Klasifikasi kemiringan lereng yang digunakan mengacu pada klasifikasi Van Zuidam (1985) yang disederhanakan menjadi 5 kelas seperti tersaji pada Tabel 1.

Tabel 1 Kelas Lereng

Kelas Lereng (%) A 0- 8 B 8- 15 C 15- 30 D 30- 45 E < 45

Untuk analisis kelas kemiringan lereng secara manual prosedurnya dilakukan di atas Peta RBI cetak skala 1:25.000 yang meliputi lembar Cileungsi (1209-422), lembar Tajur (1209-144), dan lembar Cisarua (1209-142). Metode analisis mengacu pada Tjahjono et al. (2013) yang didasarkan pada nilai

kerapatan kontur. Dalam metode ini kemiringan lereng dihitung berdasarkan jarak horizontal dari dua garis kontur yang berdekatan dan perbedaan ketinggian. Contoh untuk menghitung kemiringan lereng, misalnya 8%, adalah sebagai berikut :

Kemiringan 8% = 12,5 m/X, dimana 12,5 m adalah beda tinggi (= interval kontur) dan X = jarak horizontal antar dua garis kontur. Dengan demikian X = 12,5 x 100/8 = 156,25 m atau 15.625 cm. Jarak ini adalah jarak di lapangan, sehingga jarak di peta adalah = 15.625/25.000 x 1 cm = 0,625 cm. Dengan demikian dua garis kontur yang mempunyai jarak 0,625 cm (atau 6,25 mm) di peta RBI cetak skala 1:25.000 akan mempunyai kemiringan lereng sebesar 8%. Demikian selanjutnya dilakukan perhitungan terhadap kelas-kelas kemiringan lereng yang lain. Jika semua rentang jarak antar kontur sudah ditetapkan untuk semua kelas lereng, maka langkah selanjutnya adalah mengelompokkan area yang mempunyai kelas lereng yang sama, yaitu mempunyai kerapatan kontur yang sama sesuai dengan rentang jarak tiap kelas. Pengelompokan ini dilakukan dengan cara deliniasi area tersebut di atas peta RBI cetak secara manual (visual).
==================================================
◆ **Petunjuk Tugas**:
1 > Tulis ulang bagian kutipan teks tentang kemiringan lereng yang dibuka dengan kata-kata "Klasifikasi kemiringan lereng" dan diakhiri dengan "pada Tabel 1.", dengan mengganti "disederhanakan" menjadi "diringkas".
2 > Terjemahkan kalimat berikut dari kutipan teks tentang kemiringan lereng ke dalam bahasa Inggris: "Dalam metode ini kemiringan lereng dihitung berdasarkan jarak horizontal dari dua garis kontur yang berdekatan dan perbedaan ketinggian."
==================================================
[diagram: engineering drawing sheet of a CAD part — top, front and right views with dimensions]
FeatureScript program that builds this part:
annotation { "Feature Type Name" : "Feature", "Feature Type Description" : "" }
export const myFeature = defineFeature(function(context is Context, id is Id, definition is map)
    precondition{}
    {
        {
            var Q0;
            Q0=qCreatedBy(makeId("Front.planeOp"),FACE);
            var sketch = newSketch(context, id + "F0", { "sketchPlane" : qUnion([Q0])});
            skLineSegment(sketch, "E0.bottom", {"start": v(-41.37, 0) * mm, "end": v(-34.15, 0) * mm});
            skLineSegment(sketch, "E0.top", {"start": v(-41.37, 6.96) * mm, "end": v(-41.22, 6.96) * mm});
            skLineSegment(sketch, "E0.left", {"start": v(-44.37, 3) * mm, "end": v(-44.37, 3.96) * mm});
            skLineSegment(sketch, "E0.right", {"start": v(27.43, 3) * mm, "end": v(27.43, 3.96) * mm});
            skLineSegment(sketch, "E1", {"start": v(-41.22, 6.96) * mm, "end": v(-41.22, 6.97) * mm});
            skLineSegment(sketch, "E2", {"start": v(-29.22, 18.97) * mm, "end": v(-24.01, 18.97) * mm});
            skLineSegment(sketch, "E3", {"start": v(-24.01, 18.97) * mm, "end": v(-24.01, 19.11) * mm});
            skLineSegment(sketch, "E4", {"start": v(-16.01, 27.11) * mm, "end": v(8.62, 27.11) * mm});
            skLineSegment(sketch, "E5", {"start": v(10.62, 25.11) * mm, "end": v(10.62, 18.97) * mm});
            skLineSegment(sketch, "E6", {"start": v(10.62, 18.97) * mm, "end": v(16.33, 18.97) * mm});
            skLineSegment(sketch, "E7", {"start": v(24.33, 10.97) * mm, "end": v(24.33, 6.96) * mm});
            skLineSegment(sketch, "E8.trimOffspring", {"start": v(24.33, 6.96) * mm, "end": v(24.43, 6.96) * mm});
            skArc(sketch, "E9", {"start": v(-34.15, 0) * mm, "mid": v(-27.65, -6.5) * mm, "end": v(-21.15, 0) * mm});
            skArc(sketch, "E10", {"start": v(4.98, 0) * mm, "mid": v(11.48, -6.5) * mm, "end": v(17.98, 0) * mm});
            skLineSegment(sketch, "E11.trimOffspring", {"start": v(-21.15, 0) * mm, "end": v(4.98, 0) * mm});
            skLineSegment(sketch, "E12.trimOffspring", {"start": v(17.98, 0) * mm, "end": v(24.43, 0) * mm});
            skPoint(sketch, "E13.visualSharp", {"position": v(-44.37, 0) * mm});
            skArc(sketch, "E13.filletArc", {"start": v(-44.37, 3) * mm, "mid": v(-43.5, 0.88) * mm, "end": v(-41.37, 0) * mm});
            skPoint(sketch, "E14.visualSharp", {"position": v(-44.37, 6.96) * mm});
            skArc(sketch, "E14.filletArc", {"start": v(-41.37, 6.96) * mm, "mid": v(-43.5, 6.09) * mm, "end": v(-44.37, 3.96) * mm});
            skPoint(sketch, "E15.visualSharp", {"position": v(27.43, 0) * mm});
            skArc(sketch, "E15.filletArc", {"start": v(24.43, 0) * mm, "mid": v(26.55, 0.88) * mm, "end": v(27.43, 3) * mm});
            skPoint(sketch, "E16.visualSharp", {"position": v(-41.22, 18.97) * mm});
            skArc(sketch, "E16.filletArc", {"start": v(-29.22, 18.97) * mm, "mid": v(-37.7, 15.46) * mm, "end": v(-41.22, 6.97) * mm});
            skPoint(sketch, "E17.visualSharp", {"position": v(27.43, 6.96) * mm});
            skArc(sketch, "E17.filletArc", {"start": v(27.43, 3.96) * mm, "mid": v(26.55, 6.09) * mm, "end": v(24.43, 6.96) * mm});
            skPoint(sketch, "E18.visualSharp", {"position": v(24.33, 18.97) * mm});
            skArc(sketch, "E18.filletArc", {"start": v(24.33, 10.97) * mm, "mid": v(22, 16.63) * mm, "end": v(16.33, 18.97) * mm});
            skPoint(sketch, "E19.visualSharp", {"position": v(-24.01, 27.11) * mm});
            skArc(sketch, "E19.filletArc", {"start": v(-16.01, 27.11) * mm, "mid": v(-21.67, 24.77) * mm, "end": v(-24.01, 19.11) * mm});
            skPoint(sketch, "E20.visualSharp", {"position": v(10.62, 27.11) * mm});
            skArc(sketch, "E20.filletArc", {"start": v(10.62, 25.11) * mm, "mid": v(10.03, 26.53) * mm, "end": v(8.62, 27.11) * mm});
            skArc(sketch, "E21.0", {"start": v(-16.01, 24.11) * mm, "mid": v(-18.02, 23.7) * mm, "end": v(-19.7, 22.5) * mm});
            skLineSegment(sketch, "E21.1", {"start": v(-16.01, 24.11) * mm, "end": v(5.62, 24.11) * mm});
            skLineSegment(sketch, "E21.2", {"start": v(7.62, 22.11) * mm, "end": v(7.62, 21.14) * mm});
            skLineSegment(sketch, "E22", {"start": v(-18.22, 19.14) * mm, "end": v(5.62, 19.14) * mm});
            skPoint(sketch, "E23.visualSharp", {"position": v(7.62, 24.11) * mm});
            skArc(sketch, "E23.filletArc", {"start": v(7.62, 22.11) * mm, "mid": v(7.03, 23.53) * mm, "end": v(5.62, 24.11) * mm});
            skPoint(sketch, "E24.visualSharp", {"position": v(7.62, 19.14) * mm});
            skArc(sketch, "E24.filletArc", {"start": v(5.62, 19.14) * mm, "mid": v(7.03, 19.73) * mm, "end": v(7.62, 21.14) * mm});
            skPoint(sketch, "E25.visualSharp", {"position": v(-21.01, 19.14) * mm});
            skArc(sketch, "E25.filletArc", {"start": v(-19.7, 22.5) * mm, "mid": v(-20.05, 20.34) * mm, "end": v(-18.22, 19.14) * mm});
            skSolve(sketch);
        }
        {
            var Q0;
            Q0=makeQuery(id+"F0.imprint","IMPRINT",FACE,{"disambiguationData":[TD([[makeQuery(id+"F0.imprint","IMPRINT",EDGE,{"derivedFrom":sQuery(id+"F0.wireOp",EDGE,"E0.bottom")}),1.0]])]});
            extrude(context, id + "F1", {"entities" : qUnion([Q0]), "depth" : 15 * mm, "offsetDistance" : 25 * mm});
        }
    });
==================================================
◆ **Jawaban per Tugas**:
1 >
Klasifikasi kemiringan lereng yang digunakan mengacu pada klasifikasi Van Zuidam (1985) yang diringkas menjadi 5 kelas seperti tersaji pada Tabel 1.

2 > In this method, the slope gradient is calculated based on the horizontal distance between two adjacent contour lines and the difference in elevation.